One of the most important things you can do to prepare is to own an National Oceanic and Atmospheric Administration weather radio with specific area message encoding capabilities.
A NOAA weather radio with SAME technology can be programmed to give weather alerts specific to where you live. This radio is particularly important to the growing population of people who only watch cable television or spend their time on the Internet as these services often do not cover local weather alerts. (For more information on SAME technology, see www.nws.noaa.gov/
However, most Madison County residents are eligible to receive the federally funded Advisor Alert radio provided by the Madison County Emergency Agency/CSEPP.
For more information on these radios, go to www.MadisonCounty
In addition to owning a weather radio with extra batteries, you need to create an emergency supply kit with enough necessities to last a minimum of three days. It is a good idea to put two kits together, one to remain in your home and a smaller version to take with you in case of evacuation.

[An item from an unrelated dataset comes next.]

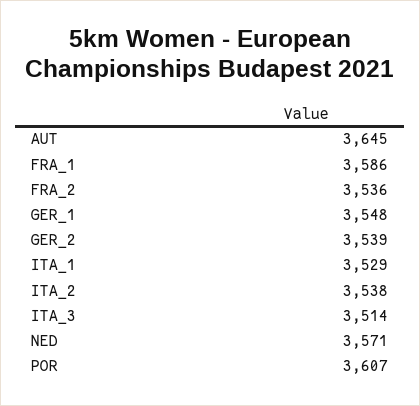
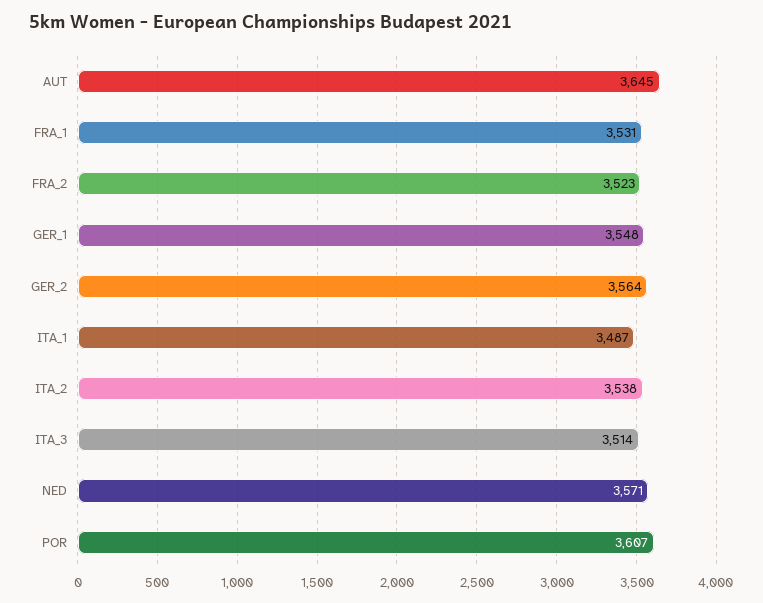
FRA_1: 3586 -> 3531
FRA_2: 3536 -> 3523
GER_2: 3539 -> 3564
ITA_1: 3529 -> 3487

The U.S. Department of Homeland Security suggests your emergency kit supplies include: One gallon of water per person per day for at least three days for drinking and sanitation, a three-day supply of non-perishable food, a battery-powered or hand crank radio, flashlights, extra batteries, a first-aid kit, a whistle to signal for help, dust masks to help filter contaminated air, plastic sheeting and duct tape to shelter in place, moist towelettes, garbage bags with plastic ties for personal sanitation, a wrench or pliers to turn off utilities, a can opener and local maps.
If you want to take it a step further, you can add one sleeping bag per person, a change of clothing for each person, mess kits, paper and pens, and books, games or puzzles to pass the time.
You should also take into consideration the unique needs of your household when putting together your kit. Don’t forget to pack medications, and consider the needs of your pets, children and older family members. Consider every possibility when you are putting your supply kit together.
It is a good idea to place your insurance policies, some cash, identifications and bank account records in a waterproof, portable container.
In addition to an emergency kit, you will need to make a comprehensive family communication plan Everyone should know what to do in the event you are not together when an emergency occurs. It is suggested that each family member calls, or emails, the same friend or relative in the event of an emergency.
It is also important for everyone to have an out-of-town contact designated as it is often easier to call out-of-town during storm events. Each person should know these contacts and phone numbers.
An evacuation plan that involves everyone in a household is important. Advanced planning will save precious time in the event of a storm emergency.
For example, if you live in a trailer, you need to establish a safe place to go during a tornado watch. Do not wait for a tornado warning to evacuate as there might not be enough time to get out.
In the event of evacuation for other reasons, it is important for all family members to know the destination location. You should map several routes to get to this location in case one route is blocked.
Make sure you know the emergency plans and protocols at your school and work. It is imperative that all emergency contact information is kept up to date.
It is also helpful to be aware of the typical storm issues you have in your area. Does it flood every time it rains? Is it common to have tornados? Awareness allows for advanced preparation specific to your potential needs.
If your church or other volunteer organization is interested in becoming part of a team that helps prepare your community for emergencies, consider joining the Madison County VOAD (Volunteer Organizations Active in Disasters).